I’ve discovered some interesting things about the English in India. In the early years of the East India Company it was not uncommon for the English company men to adopt a native lifestyle, native dress, taking Indian wives. Such men were tolerated in the early years and not much was made about them, but later, closer to our time period, adopting native habits was beginning to be frowned upon or looked upon with suspicion. Typically, by the Victorian age, it was not tolerated at all, given the certain belief that the British were superior in all ways.

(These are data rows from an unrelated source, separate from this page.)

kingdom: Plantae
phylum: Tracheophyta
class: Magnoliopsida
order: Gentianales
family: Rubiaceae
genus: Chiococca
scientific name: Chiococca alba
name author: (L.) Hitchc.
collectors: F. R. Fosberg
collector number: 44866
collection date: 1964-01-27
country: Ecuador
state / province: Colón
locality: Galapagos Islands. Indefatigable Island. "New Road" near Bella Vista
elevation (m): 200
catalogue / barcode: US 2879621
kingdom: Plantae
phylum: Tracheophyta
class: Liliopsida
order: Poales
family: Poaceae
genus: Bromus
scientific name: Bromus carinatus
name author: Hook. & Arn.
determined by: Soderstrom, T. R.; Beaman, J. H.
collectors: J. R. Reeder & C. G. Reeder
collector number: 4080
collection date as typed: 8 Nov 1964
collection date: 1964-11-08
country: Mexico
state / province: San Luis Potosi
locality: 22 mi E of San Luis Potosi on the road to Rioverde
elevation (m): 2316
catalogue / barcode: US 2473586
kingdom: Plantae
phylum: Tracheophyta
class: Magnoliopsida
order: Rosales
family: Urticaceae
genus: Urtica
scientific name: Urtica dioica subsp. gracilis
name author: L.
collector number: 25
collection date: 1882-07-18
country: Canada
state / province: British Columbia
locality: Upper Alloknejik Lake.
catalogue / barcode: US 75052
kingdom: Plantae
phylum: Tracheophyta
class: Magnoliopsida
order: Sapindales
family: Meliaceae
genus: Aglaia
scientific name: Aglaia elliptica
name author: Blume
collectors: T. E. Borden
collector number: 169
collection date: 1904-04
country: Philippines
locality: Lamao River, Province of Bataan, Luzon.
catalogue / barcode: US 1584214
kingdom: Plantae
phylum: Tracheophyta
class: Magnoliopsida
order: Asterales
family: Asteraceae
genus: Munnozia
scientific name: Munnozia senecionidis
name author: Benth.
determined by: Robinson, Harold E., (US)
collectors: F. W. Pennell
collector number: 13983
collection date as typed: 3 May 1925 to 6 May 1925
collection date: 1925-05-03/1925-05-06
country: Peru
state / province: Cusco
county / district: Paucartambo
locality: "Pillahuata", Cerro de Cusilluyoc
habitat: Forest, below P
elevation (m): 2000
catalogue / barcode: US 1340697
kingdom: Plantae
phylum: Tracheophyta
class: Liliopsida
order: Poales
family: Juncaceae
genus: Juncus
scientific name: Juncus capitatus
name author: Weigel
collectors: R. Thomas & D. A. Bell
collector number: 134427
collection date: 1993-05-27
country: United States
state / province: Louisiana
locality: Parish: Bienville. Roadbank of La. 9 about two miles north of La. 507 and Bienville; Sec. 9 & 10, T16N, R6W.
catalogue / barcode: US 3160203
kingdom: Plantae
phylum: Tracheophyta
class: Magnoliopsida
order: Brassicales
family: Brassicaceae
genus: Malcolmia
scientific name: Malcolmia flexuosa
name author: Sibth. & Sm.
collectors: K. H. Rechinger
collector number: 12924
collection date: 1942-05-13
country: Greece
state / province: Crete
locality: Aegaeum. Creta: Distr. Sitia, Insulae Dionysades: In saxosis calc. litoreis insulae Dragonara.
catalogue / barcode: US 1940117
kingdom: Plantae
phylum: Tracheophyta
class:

I’m reading White Mughals: Love and Betrayal in Eighteenth Century India by William Dalrymple, which tells the story of James Achilles Kirkpatrick, a Colonel and an Ambassador, who married Khairunnissa, the daughter of an Indian noble family. Kirkpatrick converted to Islam to marry her and—according to a web article—spied for the Nizam against the British. The marriage was a happy but brief one, lasting only four years. The couple produced two children who were sent to England. Shortly after, Kirkpatrick unexpectedly died. It was 1805. Their mother never saw them again. She was soon seduced by Kirkpatrick’s assistant and kept as his mistress until she died a few years later at age 27.

At the time of Kirkpatrick’s marriage, one of the British who expressed concern over Kirkpatrick’s allegiance to Britain was Colonel Arthur Wellesley, in India after vanquishing the Tipu Sultan.

In the book Original Letters from India by Eliza Fay there are interesting details about life in India, but also a great amount of detail about her travel to India. Across the Suez, her caravan was attacked. And later, finally in India, the ship was boarded by the local Indian governor’s soldiers and Eliza, her husband, and the other passengers and crew were taken prisoner. She hid their watches and other small treasures in her hair.